Bild: Popcorn mag jeder, Vorsitzender werden nicht.
BERLIN taz | Diesmal wollten sie alles besser machen: statt
Spontankandidaturen auf dem Parteitag ihre Vorsitzanwärter im Voraus
prüfen. Nur: Gut einen Monat vor dem nächsten Parteitreffen der Berliner
Piraten finden sich kaum Mitglieder, die in den Vorstand wollen. Der
Abgeordnete Martin Delius reagierte jetzt mit einem eindringlichen Appell.
Er verstehe nicht, schrieb Delius in einer internen Mail-Liste, „wie wir
von Mitmachpartei reden können, wenn sich im Landesverband nicht mal 3 bis
5 Mitglieder finden, die Verantwortung übernehmen möchten“. Offenbar sei es
eine „scheinheilige Selbstlüge“ gewesen, die Wahl Mitte September besser
vorzubereiten, statt wieder „einen Überraschungsvorstand“ zu bestimmen.

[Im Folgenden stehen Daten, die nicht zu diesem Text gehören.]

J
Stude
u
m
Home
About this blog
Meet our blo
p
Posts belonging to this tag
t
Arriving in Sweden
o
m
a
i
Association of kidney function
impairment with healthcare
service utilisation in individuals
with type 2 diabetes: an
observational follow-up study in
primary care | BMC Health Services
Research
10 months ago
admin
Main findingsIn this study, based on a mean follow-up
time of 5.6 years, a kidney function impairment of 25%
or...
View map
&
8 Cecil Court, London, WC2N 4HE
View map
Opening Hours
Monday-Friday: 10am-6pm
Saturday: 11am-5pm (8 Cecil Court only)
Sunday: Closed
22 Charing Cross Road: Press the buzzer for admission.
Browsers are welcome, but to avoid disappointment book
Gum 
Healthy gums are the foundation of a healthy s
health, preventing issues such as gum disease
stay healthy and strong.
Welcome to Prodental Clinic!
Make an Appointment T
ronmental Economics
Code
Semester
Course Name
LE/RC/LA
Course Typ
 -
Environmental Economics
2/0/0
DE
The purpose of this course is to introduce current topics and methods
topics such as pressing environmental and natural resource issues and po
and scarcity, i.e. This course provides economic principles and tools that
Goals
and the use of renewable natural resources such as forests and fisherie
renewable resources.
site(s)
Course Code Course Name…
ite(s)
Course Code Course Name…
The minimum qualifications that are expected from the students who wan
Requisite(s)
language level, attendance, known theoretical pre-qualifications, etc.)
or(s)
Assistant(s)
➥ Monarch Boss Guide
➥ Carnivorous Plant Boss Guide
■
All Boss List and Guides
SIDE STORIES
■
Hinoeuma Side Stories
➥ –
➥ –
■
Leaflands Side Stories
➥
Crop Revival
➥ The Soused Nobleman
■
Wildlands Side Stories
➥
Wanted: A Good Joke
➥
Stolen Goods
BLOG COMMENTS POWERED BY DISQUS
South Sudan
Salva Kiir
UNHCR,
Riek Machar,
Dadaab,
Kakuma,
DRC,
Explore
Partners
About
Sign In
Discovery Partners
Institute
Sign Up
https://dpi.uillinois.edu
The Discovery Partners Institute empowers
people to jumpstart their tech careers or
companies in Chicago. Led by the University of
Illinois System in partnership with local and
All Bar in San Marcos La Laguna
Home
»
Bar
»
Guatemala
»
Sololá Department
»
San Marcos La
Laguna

Dann kündigte Delius noch allen seinen „Gegenwind“ an, die „die Frechheit
besitzen, erst kurzfristig anzutreten“.
Der Mahnruf kommt nicht von ungefähr. Noch hängt die Schlappe des letzten
Parteitags vom Februar nach. Damals rechneten alle mit der Wiederwahl des
Landeschefs Gerhard Anger. Der aber zog kurzfristig wegen des „emotionalen
Drucks“ zurück, stattdessen wurde Spontankandidat Hartmut Semken zum neuen
Vorsitzenden gewählt. Mit den bekannten Folgen: Semken verstrickte sich in
krude Links-rechts-Vergleiche, Mitglieder opponierten, im Mai trat der
45-Jährige zurück. Seitdem füllt Vizechefin Christiane Schinkel den Vorsitz
kommissarisch aus.
Für die Neuwahl des fünfköpfigen Vorstands haben bisher nur gut ein halbes
Dutzend Mitglieder ihre Kandidatur erklärt – in der Partei profiliert ist
davon fast niemand. Vorstandsmitglied und Schatzmeister Enno Park macht die
hohen Erwartungen für das schleppende Interesse verantwortlich. „Im
Vorstand kann man es keinem recht machen“, klagt der 39-Jährige. Es sei
schwierig, da, „ohne Popularität zu verlieren, durchzukommen“.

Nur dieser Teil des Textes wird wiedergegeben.